Your task. Where the string "color" shows up in a line of the records, copy that line.

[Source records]
▽
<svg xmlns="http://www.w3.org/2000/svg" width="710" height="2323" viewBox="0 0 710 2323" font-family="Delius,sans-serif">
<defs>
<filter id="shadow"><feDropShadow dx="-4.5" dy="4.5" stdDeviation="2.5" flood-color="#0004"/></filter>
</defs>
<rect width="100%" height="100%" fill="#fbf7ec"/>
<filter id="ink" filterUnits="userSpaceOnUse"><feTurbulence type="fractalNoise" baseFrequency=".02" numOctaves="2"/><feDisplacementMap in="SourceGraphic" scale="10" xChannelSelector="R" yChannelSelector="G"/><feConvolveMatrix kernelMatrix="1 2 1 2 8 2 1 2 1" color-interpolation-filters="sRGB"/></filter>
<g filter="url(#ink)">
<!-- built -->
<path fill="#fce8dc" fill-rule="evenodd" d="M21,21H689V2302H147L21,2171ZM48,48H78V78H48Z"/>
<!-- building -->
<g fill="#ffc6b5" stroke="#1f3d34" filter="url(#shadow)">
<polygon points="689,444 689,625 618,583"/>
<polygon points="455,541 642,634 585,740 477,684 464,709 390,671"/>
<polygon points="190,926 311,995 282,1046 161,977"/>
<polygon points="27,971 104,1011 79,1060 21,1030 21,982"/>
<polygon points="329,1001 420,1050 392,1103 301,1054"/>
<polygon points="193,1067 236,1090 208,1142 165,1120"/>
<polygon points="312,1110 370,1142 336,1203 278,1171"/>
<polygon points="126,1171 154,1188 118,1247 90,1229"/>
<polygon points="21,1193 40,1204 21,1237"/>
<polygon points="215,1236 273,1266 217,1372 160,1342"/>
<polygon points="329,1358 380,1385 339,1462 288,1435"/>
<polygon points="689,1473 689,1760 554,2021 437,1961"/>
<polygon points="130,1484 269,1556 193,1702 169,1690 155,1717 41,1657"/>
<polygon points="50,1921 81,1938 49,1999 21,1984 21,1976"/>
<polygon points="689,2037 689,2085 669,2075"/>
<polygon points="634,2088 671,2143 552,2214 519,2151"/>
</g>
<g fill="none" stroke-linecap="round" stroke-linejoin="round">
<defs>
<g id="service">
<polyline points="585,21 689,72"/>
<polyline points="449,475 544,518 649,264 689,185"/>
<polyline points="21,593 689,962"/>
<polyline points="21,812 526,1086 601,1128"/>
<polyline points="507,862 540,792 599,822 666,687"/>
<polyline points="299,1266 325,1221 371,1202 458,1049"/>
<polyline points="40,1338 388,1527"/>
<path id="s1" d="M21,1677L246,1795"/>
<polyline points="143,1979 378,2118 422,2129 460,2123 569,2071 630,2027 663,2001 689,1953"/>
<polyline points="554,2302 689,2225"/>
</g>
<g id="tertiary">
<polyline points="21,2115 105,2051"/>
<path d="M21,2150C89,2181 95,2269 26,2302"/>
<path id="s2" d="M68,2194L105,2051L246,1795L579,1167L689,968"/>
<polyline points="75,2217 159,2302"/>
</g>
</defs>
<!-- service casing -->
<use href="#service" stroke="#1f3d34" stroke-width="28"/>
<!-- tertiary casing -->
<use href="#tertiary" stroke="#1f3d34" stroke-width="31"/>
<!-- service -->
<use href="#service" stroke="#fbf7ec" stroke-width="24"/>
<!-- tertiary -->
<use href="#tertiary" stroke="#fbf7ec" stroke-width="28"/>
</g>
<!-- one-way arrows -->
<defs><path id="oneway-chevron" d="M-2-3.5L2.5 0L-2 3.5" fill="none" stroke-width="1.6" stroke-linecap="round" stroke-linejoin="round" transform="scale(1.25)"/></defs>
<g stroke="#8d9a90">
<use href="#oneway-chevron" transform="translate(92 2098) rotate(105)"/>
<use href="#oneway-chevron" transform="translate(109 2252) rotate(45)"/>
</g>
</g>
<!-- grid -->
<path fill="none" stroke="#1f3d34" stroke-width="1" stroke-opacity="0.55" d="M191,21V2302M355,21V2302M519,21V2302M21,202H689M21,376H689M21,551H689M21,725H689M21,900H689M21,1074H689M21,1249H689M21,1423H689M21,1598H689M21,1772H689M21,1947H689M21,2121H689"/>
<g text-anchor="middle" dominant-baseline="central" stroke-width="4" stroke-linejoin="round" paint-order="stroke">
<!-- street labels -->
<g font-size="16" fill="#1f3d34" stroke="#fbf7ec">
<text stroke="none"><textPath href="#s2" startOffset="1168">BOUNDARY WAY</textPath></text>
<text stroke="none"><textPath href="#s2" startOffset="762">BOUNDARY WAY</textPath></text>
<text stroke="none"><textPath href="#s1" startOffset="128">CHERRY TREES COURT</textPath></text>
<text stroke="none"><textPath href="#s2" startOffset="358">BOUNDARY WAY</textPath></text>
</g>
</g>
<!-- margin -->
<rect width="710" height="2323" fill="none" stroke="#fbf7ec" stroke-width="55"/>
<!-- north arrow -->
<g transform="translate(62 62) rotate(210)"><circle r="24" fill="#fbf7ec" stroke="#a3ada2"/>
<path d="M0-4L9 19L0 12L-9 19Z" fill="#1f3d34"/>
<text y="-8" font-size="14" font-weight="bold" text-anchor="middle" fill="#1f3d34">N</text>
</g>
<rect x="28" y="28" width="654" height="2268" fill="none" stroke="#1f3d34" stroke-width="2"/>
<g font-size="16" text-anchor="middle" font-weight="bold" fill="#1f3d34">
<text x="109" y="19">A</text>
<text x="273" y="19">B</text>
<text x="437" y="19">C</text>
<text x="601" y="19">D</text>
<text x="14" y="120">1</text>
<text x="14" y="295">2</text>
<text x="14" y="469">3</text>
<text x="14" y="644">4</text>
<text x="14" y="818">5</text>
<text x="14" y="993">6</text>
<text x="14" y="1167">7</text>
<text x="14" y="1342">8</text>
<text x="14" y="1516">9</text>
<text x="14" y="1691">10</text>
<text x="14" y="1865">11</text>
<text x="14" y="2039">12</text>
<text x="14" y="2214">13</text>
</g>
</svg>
△
Your response.
<filter id="shadow"><feDropShadow dx="-4.5" dy="4.5" stdDeviation="2.5" flood-color="#0004"/></filter>
<filter id="ink" filterUnits="userSpaceOnUse"><feTurbulence type="fractalNoise" baseFrequency=".02" numOctaves="2"/><feDisplacementMap in="SourceGraphic" scale="10" xChannelSelector="R" yChannelSelector="G"/><feConvolveMatrix kernelMatrix="1 2 1 2 8 2 1 2 1" color-interpolation-filters="sRGB"/></filter>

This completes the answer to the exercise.